## Prompt 1
List every command in the Crawler class text that is preceded by a $ prompt, leaving off the prompt itself.
## Prompt 2
Transcribe everything in the Crawler class text from "A sample web" down to "suit specific requirements.".

## Text shown
━━━━━━━━━━━━━━━━
Crawler class scrapes the data from the start url until given depth of traversal. It returns a dictionary of crawled url as key and its html content as value. This class can be used as a starter for creating search applications or any other analytics project.
Given a base url, it will crawl/scrape all the pages linked to it for a given depth of crawling.The useful information from the scraped data can be extracted by specifying appropriate regular expressions.
A sample web has been provided for the proof of concept and testing. Sample web consists of combination of relative and absolute urls along with loops in the web. Crawler class has been tested on above such commonly encountered scenarios of the web. Files can be served using simple python HTTP Server
$ cd sample_web
$ python -m SimpleHTTPServer 8000
Browse sample web on
http://localhost:8000/page1.html
Warning: Sample web is no way near to the scenarios and content one will encounter on real web. This is just a starter project and can be extended to suit specific requirements.
$ python example.py
or
$ python Crawler.py
The code on class usage has been provided in the file example.py
.
- Import Crawler class
import Crawler as mycrawler
- Set a base url to start crawling
start_url = 'http://localhost:8000/page1.html'
- Initialize the crawler object
crawler = mycrawler.Crawler(start_url, 3)
NOTE: First argument is the base url
and second is the depth of crawling
which is not same as the number of links crawled but is the graph depth from base url. Depending on how dense is the part of web you want to crawl, choose depth of crawling appropriately.
- Perform crawling
data = crawler.crawl()
- Sample output is given below
{
'link1': 'html content for link 1',
'link2': 'html content for link 2',
.
.
.
}
━━━━━━━━━━━━━━━━
## The data

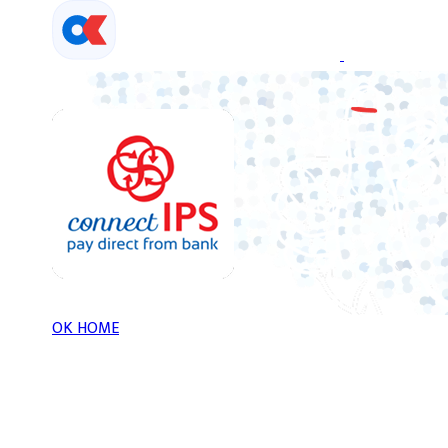
Skip
to
content
OK HOME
━━━━━━━━━━━━━━━━
## Written answer 1
cd sample_web
python -m SimpleHTTPServer 8000
python example.py
python Crawler.py

## Written answer 2
A sample web has been provided for the proof of concept and testing. Sample web consists of combination of relative and absolute urls along with loops in the web. Crawler class has been tested on above such commonly encountered scenarios of the web. Files can be served using simple python HTTP Server
$ cd sample_web
$ python -m SimpleHTTPServer 8000
Browse sample web on
http://localhost:8000/page1.html
Warning: Sample web is no way near to the scenarios and content one will encounter on real web. This is just a starter project and can be extended to suit specific requirements.